• Texte extrait:
####################

Tout comme le droit interne régit la société interne, le droit international a la lourde tâche de régir la société internationale. Les plus grands utopistes ont tous rêvé de créer une sorte d’État-monde, de soumettre tous les États à un gouvernement mondial qui mettrait en échec les souverainetés nationales. L’abandon général de la souveraineté étatique ne restera cependant que dans les rêves les plus fous de ces juristes idéalistes, et leurs aspirations ont dû se contenter d’une organisation internationale, l’Organisation des Nations Unies (ONU). Ce pacte social international qu’est la Charte de San Francisco ne place pas les États sous l’autorité d’un quelconque organe, mais par sa signature ils ont accepté de se soumettre à cette norme internationale. Cette approche volontariste du droit international explique à elle seule ses forces et ses faiblesses. L’application, l’interprétation et l’évolution de ce droit sont sources de nombreux débats et cristallisent les tensions des relations internationales ; un principe notamment, l’interdiction du recours à la force.

####################

• Données à analyser:
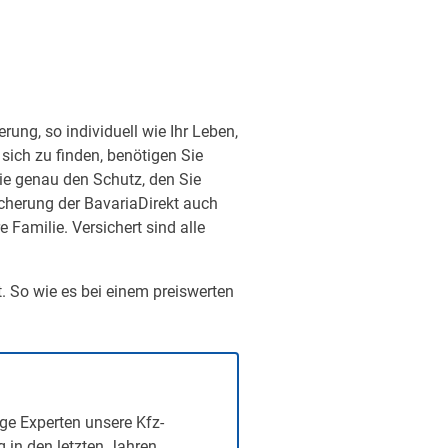
ung, so individuell wie Ihr Leben,
sich zu finden, benötigen Sie
ie genau den Schutz, den Sie
sicherung der BavariaDirekt auch
Familie. Versichert sind alle
t. So wie es bei einem preiswerten
ge Experten unsere Kfz-
g in den letzten Jahren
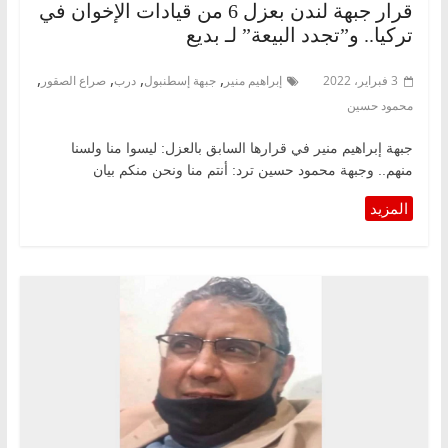
قرار جبهة لندن بعزل 6 من قيادات الإخوان في
تركيا.. و”تجدد البيعة” لـ بديع
,
,
,
,
3 فبراير، 2022
إبراهيم منير
جبهة إسطنبول
درب
صراع الصقور
محمود حسين
جبهة إبراهيم منير في قرارها السابق بالعزل: ليسوا منا ولسنا
منهم.. وجبهة محمود حسين ترد: أنتم منا ونحن منكم بيان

####################

• Travail à faire:
**A.** Répondez à ces questions sur le texte consacré au droit international :
(i) De quoi les plus grands utopistes ont-ils tous rêvé ?
(ii) De quelle organisation les aspirations des juristes idéalistes ont-elles dû se contenter ?
(iii) Quel principe est cité à la fin comme source de débats et de tensions ?
**B.** Reprenez, s'il vous plaît, sous forme de liste numérotée tout ce qui va du début des lignes jusqu'à la ligne contenant « g in den letzten Jahren », celle-ci incluse, sans les lignes vides. Laissez les images de côté dans votre réponse.
Le texte et les lignes proviennent de sources distinctes.

• Corrigé:
**A.**
(i) De créer une sorte d'État-monde, en soumettant tous les États à un gouvernement mondial qui mettrait en échec les souverainetés nationales.
(ii) L'Organisation des Nations Unies (ONU).
(iii) L'interdiction du recours à la force.

**B.**
1. ung, so individuell wie Ihr Leben,
2. sich zu finden, benötigen Sie
3. ie genau den Schutz, den Sie
4. sicherung der BavariaDirekt auch
5. Familie. Versichert sind alle
6. t. So wie es bei einem preiswerten
7. ge Experten unsere Kfz-
8. g in den letzten Jahren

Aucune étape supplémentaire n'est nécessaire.